Exercise objective
Whatever appears in the listing, return all of it exactly.

*** Extracted data ***

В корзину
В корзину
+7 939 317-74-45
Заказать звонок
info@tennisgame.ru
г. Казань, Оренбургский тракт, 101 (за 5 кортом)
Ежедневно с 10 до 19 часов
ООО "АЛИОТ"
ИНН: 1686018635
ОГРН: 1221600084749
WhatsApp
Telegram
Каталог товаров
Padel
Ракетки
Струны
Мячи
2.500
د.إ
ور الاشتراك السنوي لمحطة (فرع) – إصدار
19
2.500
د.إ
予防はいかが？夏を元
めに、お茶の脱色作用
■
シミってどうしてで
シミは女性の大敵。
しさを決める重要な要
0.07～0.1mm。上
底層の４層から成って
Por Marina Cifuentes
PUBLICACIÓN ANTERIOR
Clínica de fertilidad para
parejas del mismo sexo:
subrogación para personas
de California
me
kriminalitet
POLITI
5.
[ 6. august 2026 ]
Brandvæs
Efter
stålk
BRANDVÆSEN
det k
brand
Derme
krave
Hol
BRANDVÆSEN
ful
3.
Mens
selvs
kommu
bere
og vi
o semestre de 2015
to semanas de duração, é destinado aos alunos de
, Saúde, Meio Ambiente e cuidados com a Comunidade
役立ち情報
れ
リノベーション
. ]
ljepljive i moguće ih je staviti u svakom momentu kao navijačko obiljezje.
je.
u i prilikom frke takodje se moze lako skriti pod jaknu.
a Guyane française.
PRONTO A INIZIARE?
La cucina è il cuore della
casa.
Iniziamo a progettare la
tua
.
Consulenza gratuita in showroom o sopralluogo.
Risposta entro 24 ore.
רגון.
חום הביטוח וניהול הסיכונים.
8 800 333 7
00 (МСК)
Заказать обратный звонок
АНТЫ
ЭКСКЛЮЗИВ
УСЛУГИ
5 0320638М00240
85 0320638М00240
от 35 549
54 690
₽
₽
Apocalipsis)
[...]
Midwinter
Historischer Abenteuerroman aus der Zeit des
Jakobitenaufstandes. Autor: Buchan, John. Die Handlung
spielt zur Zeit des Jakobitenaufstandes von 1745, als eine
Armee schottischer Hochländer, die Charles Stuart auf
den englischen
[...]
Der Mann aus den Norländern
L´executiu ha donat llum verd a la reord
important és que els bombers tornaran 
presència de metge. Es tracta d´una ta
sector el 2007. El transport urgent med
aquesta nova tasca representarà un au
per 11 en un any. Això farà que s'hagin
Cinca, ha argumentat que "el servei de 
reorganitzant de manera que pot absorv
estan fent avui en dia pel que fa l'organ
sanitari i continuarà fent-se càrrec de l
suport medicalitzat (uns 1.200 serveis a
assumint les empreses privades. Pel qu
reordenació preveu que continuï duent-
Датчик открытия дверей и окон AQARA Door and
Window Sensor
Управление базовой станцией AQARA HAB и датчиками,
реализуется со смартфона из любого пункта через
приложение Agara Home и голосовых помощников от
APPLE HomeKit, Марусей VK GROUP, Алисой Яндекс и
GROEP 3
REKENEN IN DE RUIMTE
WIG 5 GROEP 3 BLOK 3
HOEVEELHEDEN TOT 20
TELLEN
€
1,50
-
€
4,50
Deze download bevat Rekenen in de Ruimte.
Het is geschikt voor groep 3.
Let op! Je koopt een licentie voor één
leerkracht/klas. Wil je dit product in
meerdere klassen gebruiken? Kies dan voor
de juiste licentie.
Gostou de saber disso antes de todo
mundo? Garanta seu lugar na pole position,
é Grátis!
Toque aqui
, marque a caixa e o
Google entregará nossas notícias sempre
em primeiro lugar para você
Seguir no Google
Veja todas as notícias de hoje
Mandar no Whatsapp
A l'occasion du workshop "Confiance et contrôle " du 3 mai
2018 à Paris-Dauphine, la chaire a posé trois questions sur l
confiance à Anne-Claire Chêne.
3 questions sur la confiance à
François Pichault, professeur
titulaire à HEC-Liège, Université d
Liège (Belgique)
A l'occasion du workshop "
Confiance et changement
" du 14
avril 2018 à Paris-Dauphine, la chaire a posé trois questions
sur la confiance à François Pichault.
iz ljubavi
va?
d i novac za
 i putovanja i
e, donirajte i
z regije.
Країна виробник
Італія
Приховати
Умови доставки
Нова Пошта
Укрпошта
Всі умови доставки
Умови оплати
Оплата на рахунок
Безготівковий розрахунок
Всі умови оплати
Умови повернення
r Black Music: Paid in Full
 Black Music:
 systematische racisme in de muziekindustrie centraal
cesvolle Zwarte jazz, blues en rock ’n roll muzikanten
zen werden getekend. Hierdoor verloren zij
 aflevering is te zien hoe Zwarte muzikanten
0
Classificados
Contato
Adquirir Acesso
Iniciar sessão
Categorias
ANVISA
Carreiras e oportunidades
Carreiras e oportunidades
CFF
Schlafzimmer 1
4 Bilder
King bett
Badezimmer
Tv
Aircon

*** End of Extracted data ***

Reply to the exercise
В корзину
В корзину
+7 939 317-74-45
Заказать звонок
info@tennisgame.ru
г. Казань, Оренбургский тракт, 101 (за 5 кортом)
Ежедневно с 10 до 19 часов
ООО "АЛИОТ"
ИНН: 1686018635
ОГРН: 1221600084749
WhatsApp
Telegram
Каталог товаров
Padel
Ракетки
Струны
Мячи
2.500
د.إ
ور الاشتراك السنوي لمحطة (فرع) – إصدار
19
2.500
د.إ
予防はいかが？夏を元
めに、お茶の脱色作用
■
シミってどうしてで
シミは女性の大敵。
しさを決める重要な要
0.07～0.1mm。上
底層の４層から成って
Por Marina Cifuentes
PUBLICACIÓN ANTERIOR
Clínica de fertilidad para
parejas del mismo sexo:
subrogación para personas
de California
me
kriminalitet
POLITI
5.
[ 6. august 2026 ]
Brandvæs
Efter
stålk
BRANDVÆSEN
det k
brand
Derme
krave
Hol
BRANDVÆSEN
ful
3.
Mens
selvs
kommu
bere
og vi
o semestre de 2015
to semanas de duração, é destinado aos alunos de
, Saúde, Meio Ambiente e cuidados com a Comunidade
役立ち情報
れ
リノベーション
. ]
ljepljive i moguće ih je staviti u svakom momentu kao navijačko obiljezje.
je.
u i prilikom frke takodje se moze lako skriti pod jaknu.
a Guyane française.
PRONTO A INIZIARE?
La cucina è il cuore della
casa.
Iniziamo a progettare la
tua
.
Consulenza gratuita in showroom o sopralluogo.
Risposta entro 24 ore.
רגון.
חום הביטוח וניהול הסיכונים.
8 800 333 7
00 (МСК)
Заказать обратный звонок
АНТЫ
ЭКСКЛЮЗИВ
УСЛУГИ
5 0320638М00240
85 0320638М00240
от 35 549
54 690
₽
₽
Apocalipsis)
[...]
Midwinter
Historischer Abenteuerroman aus der Zeit des
Jakobitenaufstandes. Autor: Buchan, John. Die Handlung
spielt zur Zeit des Jakobitenaufstandes von 1745, als eine
Armee schottischer Hochländer, die Charles Stuart auf
den englischen
[...]
Der Mann aus den Norländern
L´executiu ha donat llum verd a la reord
important és que els bombers tornaran 
presència de metge. Es tracta d´una ta
sector el 2007. El transport urgent med
aquesta nova tasca representarà un au
per 11 en un any. Això farà que s'hagin
Cinca, ha argumentat que "el servei de 
reorganitzant de manera que pot absorv
estan fent avui en dia pel que fa l'organ
sanitari i continuarà fent-se càrrec de l
suport medicalitzat (uns 1.200 serveis a
assumint les empreses privades. Pel qu
reordenació preveu que continuï duent-
Датчик открытия дверей и окон AQARA Door and
Window Sensor
Управление базовой станцией AQARA HAB и датчиками,
реализуется со смартфона из любого пункта через
приложение Agara Home и голосовых помощников от
APPLE HomeKit, Марусей VK GROUP, Алисой Яндекс и
GROEP 3
REKENEN IN DE RUIMTE
WIG 5 GROEP 3 BLOK 3
HOEVEELHEDEN TOT 20
TELLEN
€
1,50
-
€
4,50
Deze download bevat Rekenen in de Ruimte.
Het is geschikt voor groep 3.
Let op! Je koopt een licentie voor één
leerkracht/klas. Wil je dit product in
meerdere klassen gebruiken? Kies dan voor
de juiste licentie.
Gostou de saber disso antes de todo
mundo? Garanta seu lugar na pole position,
é Grátis!
Toque aqui
, marque a caixa e o
Google entregará nossas notícias sempre
em primeiro lugar para você
Seguir no Google
Veja todas as notícias de hoje
Mandar no Whatsapp
A l'occasion du workshop "Confiance et contrôle " du 3 mai
2018 à Paris-Dauphine, la chaire a posé trois questions sur l
confiance à Anne-Claire Chêne.
3 questions sur la confiance à
François Pichault, professeur
titulaire à HEC-Liège, Université d
Liège (Belgique)
A l'occasion du workshop "
Confiance et changement
" du 14
avril 2018 à Paris-Dauphine, la chaire a posé trois questions
sur la confiance à François Pichault.
iz ljubavi
va?
d i novac za
 i putovanja i
e, donirajte i
z regije.
Країна виробник
Італія
Приховати
Умови доставки
Нова Пошта
Укрпошта
Всі умови доставки
Умови оплати
Оплата на рахунок
Безготівковий розрахунок
Всі умови оплати
Умови повернення
r Black Music: Paid in Full
 Black Music:
 systematische racisme in de muziekindustrie centraal
cesvolle Zwarte jazz, blues en rock ’n roll muzikanten
zen werden getekend. Hierdoor verloren zij
 aflevering is te zien hoe Zwarte muzikanten
0
Classificados
Contato
Adquirir Acesso
Iniciar sessão
Categorias
ANVISA
Carreiras e oportunidades
Carreiras e oportunidades
CFF
Schlafzimmer 1
4 Bilder
King bett
Badezimmer
Tv
Aircon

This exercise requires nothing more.